Aqua’s report illustrates an example scenario where a threat actor leverages Travis CI’s API for historic logs enumeration in order to access GitHub OAuth tokens, which then can be leveraged to escalate by providing the threat actor S3 access keys. While such a scenario is extremely plausible, since Travis CI integrates directly with a wide number of cloud applications, it’s entirely possible that with a simple script, any threat actor could have searched publicly available clear text logs for whatever types of credentials and access keys they wanted.
Story links:
https://blog.aquasec.com/travis-ci-security
Mitigating supply chain attacks in apps like GitHub
While supply chain attacks might catch organizations off guard, there are actions that can be taken to preemptively reduce data exposure risk. These include:
1. Examining applications that have access to your environments
SaaS platforms like GitHub make it easy to adopt a set-and-forget mentality when it comes to connecting third-party applications and services within your environments. It’s very easy to use an application for a one-time purpose and forget to revoke its access once you no longer need it.

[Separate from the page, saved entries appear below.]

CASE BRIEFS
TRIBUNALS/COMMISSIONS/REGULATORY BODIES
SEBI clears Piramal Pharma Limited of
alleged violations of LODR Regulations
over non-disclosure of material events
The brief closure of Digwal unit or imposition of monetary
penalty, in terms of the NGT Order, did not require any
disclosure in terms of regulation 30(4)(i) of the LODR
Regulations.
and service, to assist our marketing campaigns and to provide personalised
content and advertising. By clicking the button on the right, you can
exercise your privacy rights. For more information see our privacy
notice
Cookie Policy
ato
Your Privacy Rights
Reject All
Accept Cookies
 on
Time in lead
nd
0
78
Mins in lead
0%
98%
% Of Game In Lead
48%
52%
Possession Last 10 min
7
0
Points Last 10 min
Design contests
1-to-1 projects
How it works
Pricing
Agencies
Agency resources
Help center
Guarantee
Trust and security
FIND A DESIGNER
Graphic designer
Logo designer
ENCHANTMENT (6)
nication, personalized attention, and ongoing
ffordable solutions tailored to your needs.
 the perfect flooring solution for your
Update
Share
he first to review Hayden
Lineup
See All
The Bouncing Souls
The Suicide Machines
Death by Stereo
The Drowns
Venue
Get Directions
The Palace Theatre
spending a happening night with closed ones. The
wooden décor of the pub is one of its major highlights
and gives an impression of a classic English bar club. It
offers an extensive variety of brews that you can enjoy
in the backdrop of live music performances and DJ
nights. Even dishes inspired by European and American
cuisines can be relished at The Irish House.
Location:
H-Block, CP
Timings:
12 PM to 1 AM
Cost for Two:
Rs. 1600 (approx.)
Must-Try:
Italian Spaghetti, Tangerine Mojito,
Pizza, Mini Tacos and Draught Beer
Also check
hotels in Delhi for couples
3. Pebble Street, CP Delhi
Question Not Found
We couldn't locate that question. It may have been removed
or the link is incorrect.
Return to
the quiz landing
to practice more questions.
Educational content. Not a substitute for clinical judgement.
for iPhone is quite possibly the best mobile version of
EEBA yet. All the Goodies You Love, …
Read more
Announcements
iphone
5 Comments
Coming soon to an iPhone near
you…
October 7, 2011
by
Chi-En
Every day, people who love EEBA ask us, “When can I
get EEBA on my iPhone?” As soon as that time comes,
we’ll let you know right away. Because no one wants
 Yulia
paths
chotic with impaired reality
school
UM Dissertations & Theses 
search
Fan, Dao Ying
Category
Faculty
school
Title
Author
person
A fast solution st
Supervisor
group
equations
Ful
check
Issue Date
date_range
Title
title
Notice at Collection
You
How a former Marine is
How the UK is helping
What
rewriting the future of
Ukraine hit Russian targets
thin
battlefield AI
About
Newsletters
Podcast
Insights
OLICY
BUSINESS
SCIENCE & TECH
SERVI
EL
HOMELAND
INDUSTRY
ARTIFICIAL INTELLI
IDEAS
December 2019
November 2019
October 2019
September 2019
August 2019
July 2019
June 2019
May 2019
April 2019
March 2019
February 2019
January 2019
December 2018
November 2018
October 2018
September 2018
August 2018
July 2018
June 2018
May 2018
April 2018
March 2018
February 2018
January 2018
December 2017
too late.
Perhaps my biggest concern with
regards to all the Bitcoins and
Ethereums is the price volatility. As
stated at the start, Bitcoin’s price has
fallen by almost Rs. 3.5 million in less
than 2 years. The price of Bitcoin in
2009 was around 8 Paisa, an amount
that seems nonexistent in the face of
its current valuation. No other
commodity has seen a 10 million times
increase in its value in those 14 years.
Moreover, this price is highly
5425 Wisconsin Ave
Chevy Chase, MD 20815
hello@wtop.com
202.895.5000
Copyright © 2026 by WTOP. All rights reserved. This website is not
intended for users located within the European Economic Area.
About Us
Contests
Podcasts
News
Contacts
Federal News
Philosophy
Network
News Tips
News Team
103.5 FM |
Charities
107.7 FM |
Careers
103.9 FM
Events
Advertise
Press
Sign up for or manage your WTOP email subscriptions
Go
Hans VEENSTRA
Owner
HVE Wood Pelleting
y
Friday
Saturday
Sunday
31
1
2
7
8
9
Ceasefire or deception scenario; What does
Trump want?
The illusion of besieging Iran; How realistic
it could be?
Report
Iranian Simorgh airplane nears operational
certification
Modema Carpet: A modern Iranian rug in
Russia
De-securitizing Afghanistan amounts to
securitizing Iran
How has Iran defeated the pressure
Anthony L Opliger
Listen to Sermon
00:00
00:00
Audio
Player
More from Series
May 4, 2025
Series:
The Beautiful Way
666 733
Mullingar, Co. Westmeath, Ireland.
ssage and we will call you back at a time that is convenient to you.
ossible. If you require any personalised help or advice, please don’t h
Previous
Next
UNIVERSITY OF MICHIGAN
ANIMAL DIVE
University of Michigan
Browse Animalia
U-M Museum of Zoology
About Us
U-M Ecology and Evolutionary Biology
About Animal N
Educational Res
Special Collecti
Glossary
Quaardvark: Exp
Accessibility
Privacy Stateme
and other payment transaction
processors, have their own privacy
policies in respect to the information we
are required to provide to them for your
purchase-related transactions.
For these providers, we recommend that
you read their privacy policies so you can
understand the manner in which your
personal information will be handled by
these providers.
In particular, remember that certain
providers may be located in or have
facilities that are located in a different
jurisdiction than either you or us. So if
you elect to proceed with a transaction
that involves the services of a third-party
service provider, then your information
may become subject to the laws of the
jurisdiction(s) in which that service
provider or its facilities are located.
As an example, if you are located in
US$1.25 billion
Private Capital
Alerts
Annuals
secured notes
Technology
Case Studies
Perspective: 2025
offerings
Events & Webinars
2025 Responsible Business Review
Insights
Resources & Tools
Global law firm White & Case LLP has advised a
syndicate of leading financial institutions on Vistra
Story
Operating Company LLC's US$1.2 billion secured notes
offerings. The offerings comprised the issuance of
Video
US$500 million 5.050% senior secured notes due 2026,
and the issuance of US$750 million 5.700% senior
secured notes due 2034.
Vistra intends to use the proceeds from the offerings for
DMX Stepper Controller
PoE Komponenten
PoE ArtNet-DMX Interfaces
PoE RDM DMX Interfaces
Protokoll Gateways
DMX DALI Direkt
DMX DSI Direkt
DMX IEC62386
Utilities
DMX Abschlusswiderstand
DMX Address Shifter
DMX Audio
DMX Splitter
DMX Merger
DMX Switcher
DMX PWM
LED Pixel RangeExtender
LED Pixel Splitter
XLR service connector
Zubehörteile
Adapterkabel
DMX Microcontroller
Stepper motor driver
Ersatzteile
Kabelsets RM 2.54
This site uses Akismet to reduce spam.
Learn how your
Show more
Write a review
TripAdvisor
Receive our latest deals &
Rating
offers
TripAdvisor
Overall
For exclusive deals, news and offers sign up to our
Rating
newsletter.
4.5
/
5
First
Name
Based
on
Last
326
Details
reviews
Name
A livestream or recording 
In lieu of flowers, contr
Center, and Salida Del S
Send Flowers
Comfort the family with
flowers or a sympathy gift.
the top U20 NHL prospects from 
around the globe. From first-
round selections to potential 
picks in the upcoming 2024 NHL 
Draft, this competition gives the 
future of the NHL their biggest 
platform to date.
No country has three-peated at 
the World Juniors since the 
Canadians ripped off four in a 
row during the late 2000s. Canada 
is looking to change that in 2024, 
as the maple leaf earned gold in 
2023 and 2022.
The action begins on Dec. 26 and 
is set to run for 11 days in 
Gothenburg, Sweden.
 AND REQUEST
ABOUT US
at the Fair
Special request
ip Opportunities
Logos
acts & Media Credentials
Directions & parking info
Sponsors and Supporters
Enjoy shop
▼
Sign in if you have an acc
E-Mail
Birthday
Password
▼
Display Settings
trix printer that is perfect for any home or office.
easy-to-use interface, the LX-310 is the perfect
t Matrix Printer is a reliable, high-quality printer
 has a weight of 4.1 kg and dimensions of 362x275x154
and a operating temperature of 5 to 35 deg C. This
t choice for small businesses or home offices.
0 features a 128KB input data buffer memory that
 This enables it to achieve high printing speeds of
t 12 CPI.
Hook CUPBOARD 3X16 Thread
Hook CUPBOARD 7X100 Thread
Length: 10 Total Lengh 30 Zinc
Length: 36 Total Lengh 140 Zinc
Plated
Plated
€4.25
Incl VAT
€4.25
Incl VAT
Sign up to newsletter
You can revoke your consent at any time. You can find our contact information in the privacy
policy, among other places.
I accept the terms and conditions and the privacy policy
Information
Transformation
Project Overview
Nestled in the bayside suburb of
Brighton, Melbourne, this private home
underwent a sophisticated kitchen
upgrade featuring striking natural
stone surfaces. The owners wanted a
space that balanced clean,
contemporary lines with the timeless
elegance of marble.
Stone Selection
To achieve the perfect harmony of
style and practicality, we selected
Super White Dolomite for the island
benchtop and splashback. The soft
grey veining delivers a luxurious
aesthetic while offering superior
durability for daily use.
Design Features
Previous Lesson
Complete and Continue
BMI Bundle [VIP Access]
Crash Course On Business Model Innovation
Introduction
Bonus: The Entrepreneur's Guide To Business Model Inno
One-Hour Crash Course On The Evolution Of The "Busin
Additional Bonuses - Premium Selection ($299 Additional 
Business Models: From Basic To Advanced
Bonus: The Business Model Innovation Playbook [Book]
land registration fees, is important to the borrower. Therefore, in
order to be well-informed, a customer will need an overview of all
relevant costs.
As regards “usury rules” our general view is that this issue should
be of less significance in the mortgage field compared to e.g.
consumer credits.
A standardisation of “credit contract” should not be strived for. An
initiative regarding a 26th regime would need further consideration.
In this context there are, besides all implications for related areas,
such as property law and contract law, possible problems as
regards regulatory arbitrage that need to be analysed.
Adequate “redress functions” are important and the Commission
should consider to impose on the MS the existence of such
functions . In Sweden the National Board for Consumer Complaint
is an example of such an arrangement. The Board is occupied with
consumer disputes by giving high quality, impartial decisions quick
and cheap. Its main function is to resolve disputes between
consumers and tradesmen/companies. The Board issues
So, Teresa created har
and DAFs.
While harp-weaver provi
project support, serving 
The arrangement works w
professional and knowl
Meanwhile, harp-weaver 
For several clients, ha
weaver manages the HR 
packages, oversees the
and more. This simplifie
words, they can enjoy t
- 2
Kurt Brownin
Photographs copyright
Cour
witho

Depending on the scope of permissions provided by the application, this could pose a future security risk. That’s why it’s good to periodically review the applications that have access to your SaaS environments, and their scoped permissions, so you can have a decent idea of your security posture. Where appropriate, you should remove or limit access.
2. Periodically rotate secrets and OAuth tokens
Even assuming that an application has the appropriate permissions within your environment, you should rotate any secrets or tokens associated with it periodically. The good news is that the most common types of tokens and secrets often have a default expiration date. It might, however, sometimes be beneficial to manually manage how long your secrets remain valid.
3. Review audit logs and user activity for abnormal behavior
Within your SaaS environments, you should periodically review user activity and access to preemptively identify signs of suspicious behavior. For example, this could be the sudden appearance of new or unrecognized users, or existing users accessing content that they historically have never done.
Dividend Finance, a Nightfall customer, actually leveraged Nightfall for GitHub to identify indicators of compromise during the Heroku incident. Read more about GitHub security best practices, and how they responded to the incident.
4. Continuously scan your environments for credentials and secrets
Supply chain attacks like the ones highlighted in this post illustrate the need for continuous data security. That is to say, only by making sure that sensitive data is not easily accessible within your SaaS environments can you significantly reduce your risk of an escalated incident. This is something we talk about at length in a recent webinar on the subject of zero trust data security. You’ll need to invest in tools, like cloud-native data loss prevention, that can continuously monitor your environments for sensitive data like API keys in messages as well as in files like images and logs that might be embedded in your SaaS environments.